Asymmetric random walk with unequal step size other than 1.
Solution 1:
The usual approach: let $q_n$ denote the probability of absorption starting from $n\geqslant0$, then $q_0=1$ and $$q_n=pq_{n-1}+(1-p)q_{n+a}$$ for every $n\geqslant1$. Furthermore, since the only negative steps are $-1$ steps, to hit $0$ starting from $n$, one must hit $n-1$ starting from $n$, then hit $n-2$ starting from $n-1$, and so on until $0$. Thus, $q_n=(q_1)^n$ for every $n\geqslant0$. Can you deduce the value of $q_1$?

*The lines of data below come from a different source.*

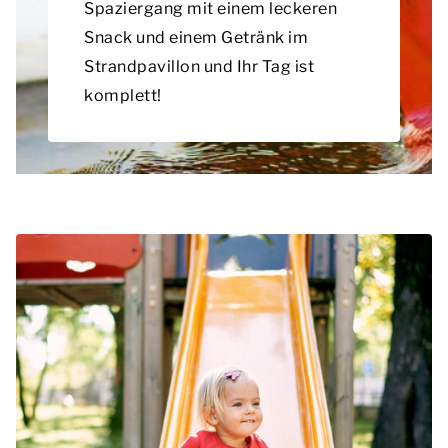
Spaziergang mit einem leckeren
Snack und einem Getränk im
Strandpavillon und Ihr Tag ist
komplett!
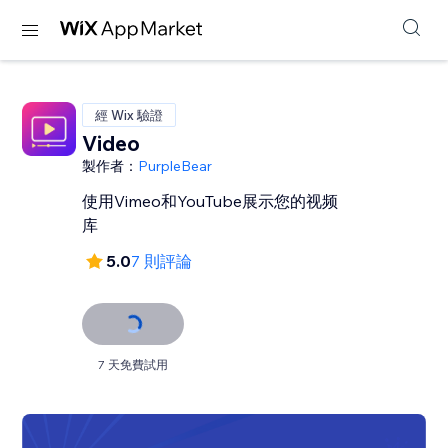
經 Wix 驗證
Video
製作者：
PurpleBear
使用Vimeo和YouTube展示您的视频
库
5.0
7 則評論
7 天免費試用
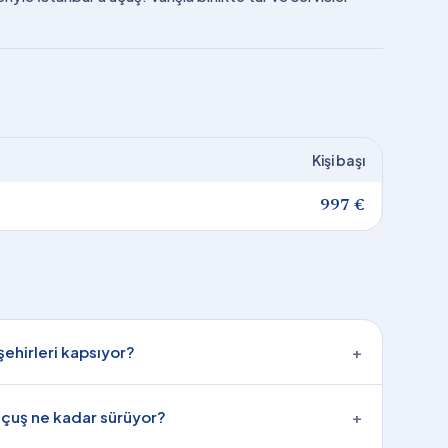
Kişi başı
997 €
şehirleri kapsıyor?
+
 uçuş ne kadar sürüyor?
+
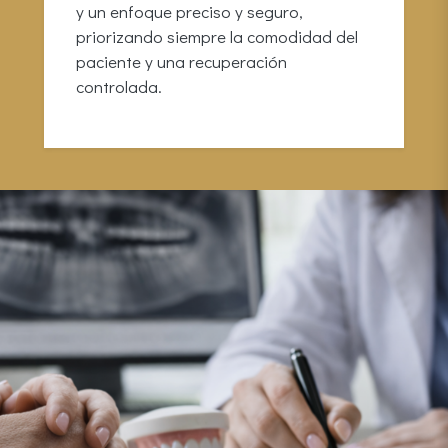
y un enfoque preciso y seguro,
priorizando siempre la comodidad del
paciente y una recuperación
controlada.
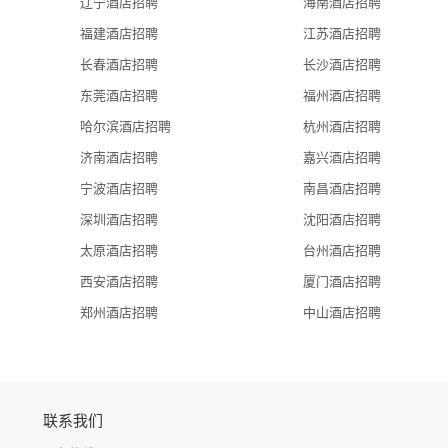
rldwide University), class training, cross training in sister hotels and 
辽宁酒店招聘
海南酒店招聘
福建酒店招聘
江苏酒店招聘
国内外姐妹酒店交叉培训机会以及集团内部调动机会。
长春酒店招聘
长沙酒店招聘
东莞酒店招聘
福州酒店招聘
larly.
哈尔滨酒店招聘
杭州酒店招聘
济南酒店招聘
嘉兴酒店招聘
宁波酒店招聘
南昌酒店招聘
深圳酒店招聘
沈阳酒店招聘
请提前做好面试预约，非约勿扰）
太原酒店招聘
台州酒店招聘
西安酒店招聘
厦门酒店招聘
郑州酒店招聘
中山酒店招聘
联系我们
minutes walking distance to hotel.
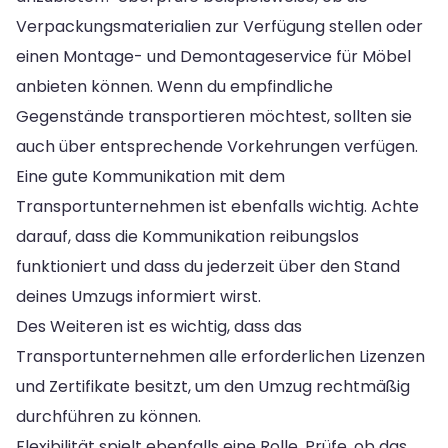
Verpackungsmaterialien zur Verfügung stellen oder
einen Montage- und Demontageservice für Möbel
anbieten können. Wenn du empfindliche
Gegenstände transportieren möchtest, sollten sie
auch über entsprechende Vorkehrungen verfügen.
Eine gute Kommunikation mit dem
Transportunternehmen ist ebenfalls wichtig. Achte
darauf, dass die Kommunikation reibungslos
funktioniert und dass du jederzeit über den Stand
deines Umzugs informiert wirst.
Des Weiteren ist es wichtig, dass das
Transportunternehmen alle erforderlichen Lizenzen
und Zertifikate besitzt, um den Umzug rechtmäßig
durchführen zu können.
Flexibilität spielt ebenfalls eine Rolle. Prüfe, ob das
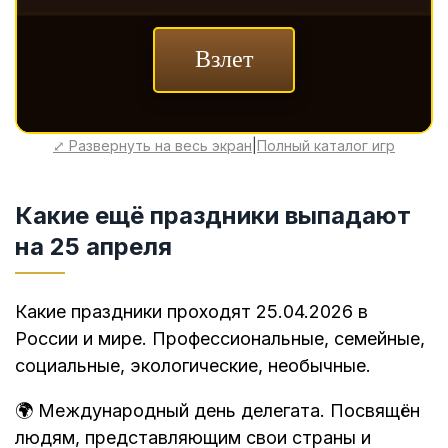
⤢ Развернуть на весь экран
|
Полный каталог игр
Какие ещё праздники выпадают
на 25 апреля
Какие праздники проходят 25.04.2026 в
России и мире. Профессиональные, семейные,
социальные, экологические, необычные.
🌍 Международный день делегата. Посвящён
людям, представляющим свои страны и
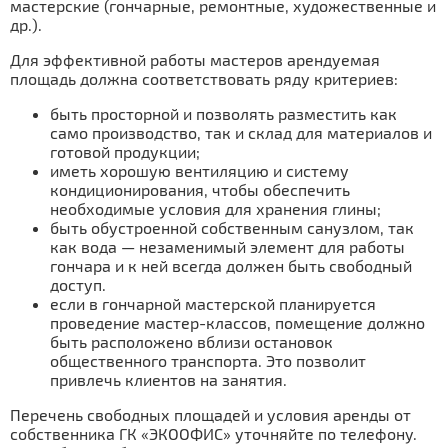
мастерские (гончарные, ремонтные, художественные и
др.).
Для эффективной работы мастеров арендуемая
площадь должна соответствовать ряду критериев:
быть просторной и позволять разместить как
само производство, так и склад для материалов и
готовой продукции;
иметь хорошую вентиляцию и систему
кондиционирования, чтобы обеспечить
необходимые условия для хранения глины;
быть обустроенной собственным санузлом, так
как вода — незаменимый элемент для работы
гончара и к ней всегда должен быть свободный
доступ.
если в гончарной мастерской планируется
проведение мастер-классов, помещение должно
быть расположено вблизи остановок
общественного транспорта. Это позволит
привлечь клиентов на занятия.
Перечень свободных площадей и условия аренды от
собственника ГК «ЭКООФИС» уточняйте по телефону.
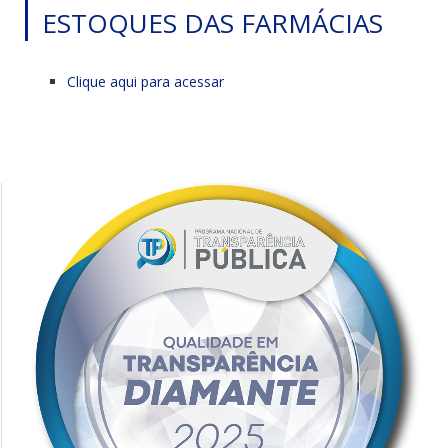
ESTOQUES DAS FARMÁCIAS
Clique aqui para acessar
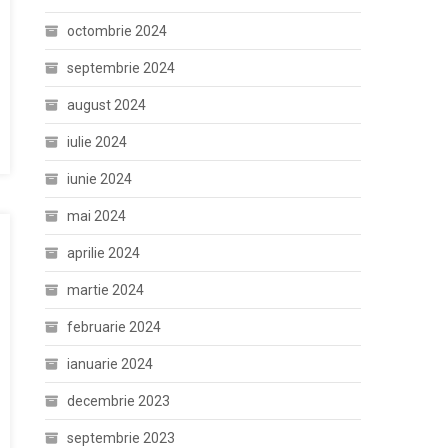
octombrie 2024
septembrie 2024
august 2024
iulie 2024
iunie 2024
mai 2024
aprilie 2024
martie 2024
februarie 2024
ianuarie 2024
decembrie 2023
septembrie 2023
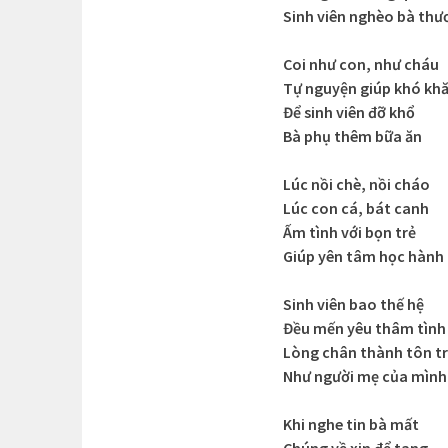
Sinh viên nghèo bà thư
Coi như con, như cháu
Tự nguyện giúp khó kh
Để sinh viên đỡ khổ
Bà phụ thêm bữa ăn
Lúc nồi chè, nồi cháo
Lúc con cá, bát canh
Ấm tình với bọn trẻ
Giúp yên tâm học hành
Sinh viên bao thế hệ
Đều mến yêu thâm tình
Lòng chân thành tôn t
Như người mẹ của mình
Khi nghe tin bà mất
Chúng về xin để tang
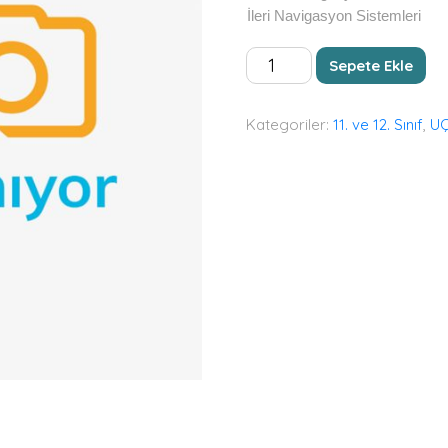
İleri Navigasyon Sistemleri
AVİYONİK
Sepete Ekle
SİSTEMLER
adet
Kategoriler:
11. ve 12. Sınıf
,
U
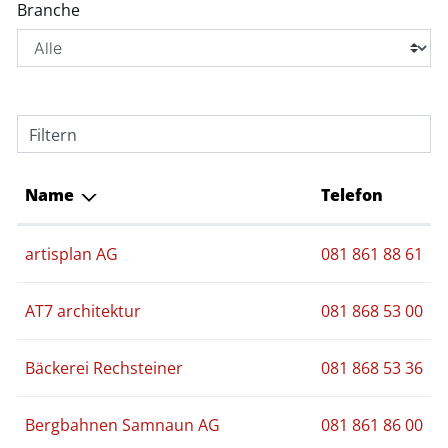
Branche
Filtern
Name
Telefon
artisplan AG
081 861 88 61
AT7 architektur
081 868 53 00
Bäckerei Rechsteiner
081 868 53 36
Bergbahnen Samnaun AG
081 861 86 00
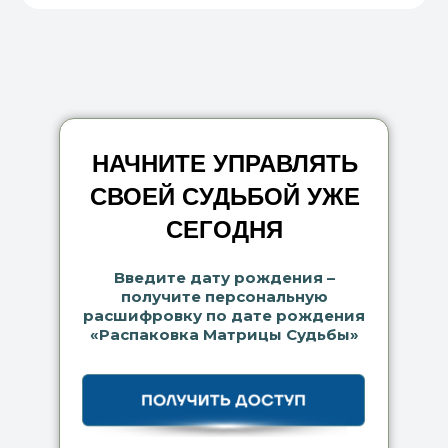
НАЧНИТЕ УПРАВЛЯТЬ
СВОЕЙ СУДЬБОЙ УЖЕ
СЕГОДНЯ
Введите дату рождения –
получите персональную
расшифровку по дате рождения
«Распаковка Матрицы Судьбы»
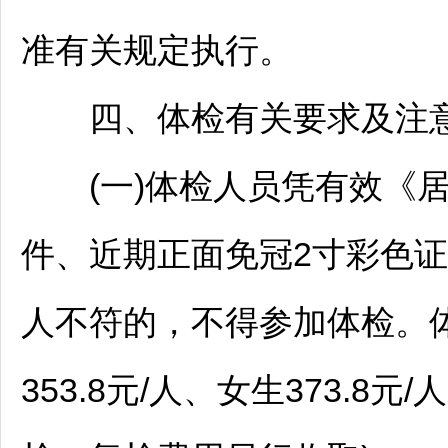
准有关规定执行。
四、体检有关要求及注
(一)体检人员凭有效《居
件、近期正面免冠2寸彩色
人不符的，不得参加体检。
353.8元/人、女生373.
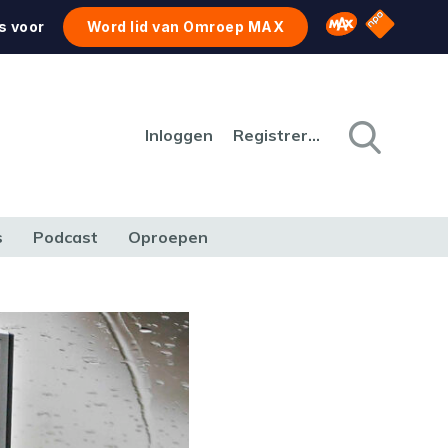
NPO Star
Omroep MAX
s voor
Word lid van Omroep MAX
Inloggen
Registreren
s
Podcast
Oproepen
CULTUUR
NATUUR & MILIEU
REIZEN & VERKEER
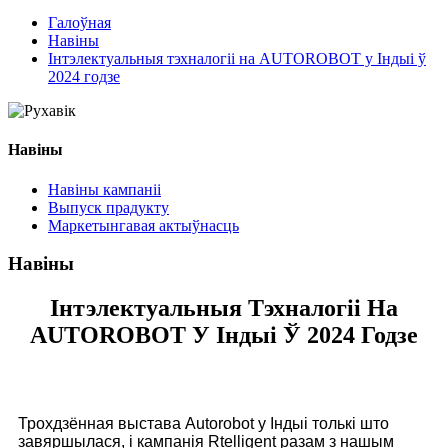
Галоўная
Навіны
Інтэлектуальныя тэхналогіі на AUTOROBOT у Індыі ў
2024 годзе
Навіны
Навіны кампаніі
Выпуск прадукту
Маркетынгавая актыўнасць
Навіны
Інтэлектуальныя Тэхналогіі На
AUTOROBOT У Індыі Ў 2024 Годзе
Трохдзённая выстава Autorobot у Індыі толькі што
завяршылася, і кампанія Rtelligent разам з нашым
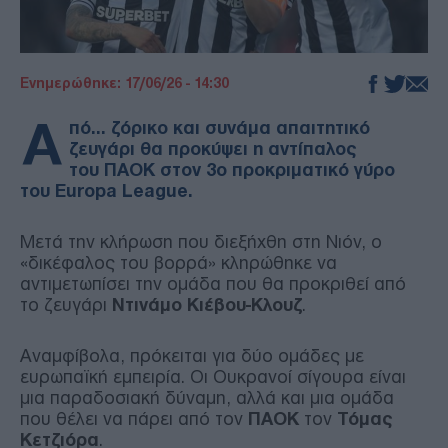
Ενημερώθηκε: 17/06/26 - 14:30
Α
πό… ζόρικο και συνάμα απαιτητικό
ζευγάρι θα προκύψει η αντίπαλος
του ΠΑΟΚ στον 3ο προκριματικό γύρο
του Europa League.
Μετά την κλήρωση που διεξήχθη στη Νιόν, ο
«δικέφαλος του βορρά» κληρώθηκε να
αντιμετωπίσει την ομάδα που θα προκριθεί από
το ζευγάρι
Ντινάμο Κιέβου-Κλουζ
.
Αναμφίβολα, πρόκειται για δύο ομάδες με
ευρωπαϊκή εμπειρία. Οι Ουκρανοί σίγουρα είναι
μια παραδοσιακή δύναμη, αλλά και μια ομάδα
που θέλει να πάρει από τον
ΠΑΟΚ
τον
Τόμας
Κετζιόρα
.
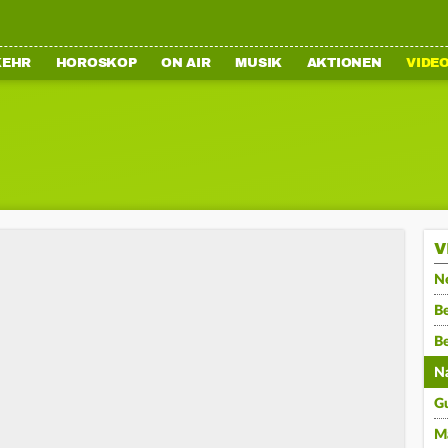
KEHR
HOROSKOP
ON AIR
MUSIK
AKTIONEN
VIDE
V
N
Be
B
N
G
M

Likewise, assume that $q_1=1$ and let $t_n$ denote the mean absorption time starting from $n\geqslant0$ (if $q_1\ne1$, the mean absorption time is infinite), then $t_0=0$ and $$t_n=1+pt_{n-1}+(1-p)t_{n+a}$$ for every $n\geqslant1$. Furthermore, since the only negative steps are $-1$ steps, the time to hit $0$ starting from $n$ is the sum of the time to hit $n-1$ starting from $n$, plus the time to hit $n-2$ starting from $n-1$, and so on until $0$. Thus, $t_n=nt_1$ for every $n\geqslant0$. Can you deduce the value of $t_1$?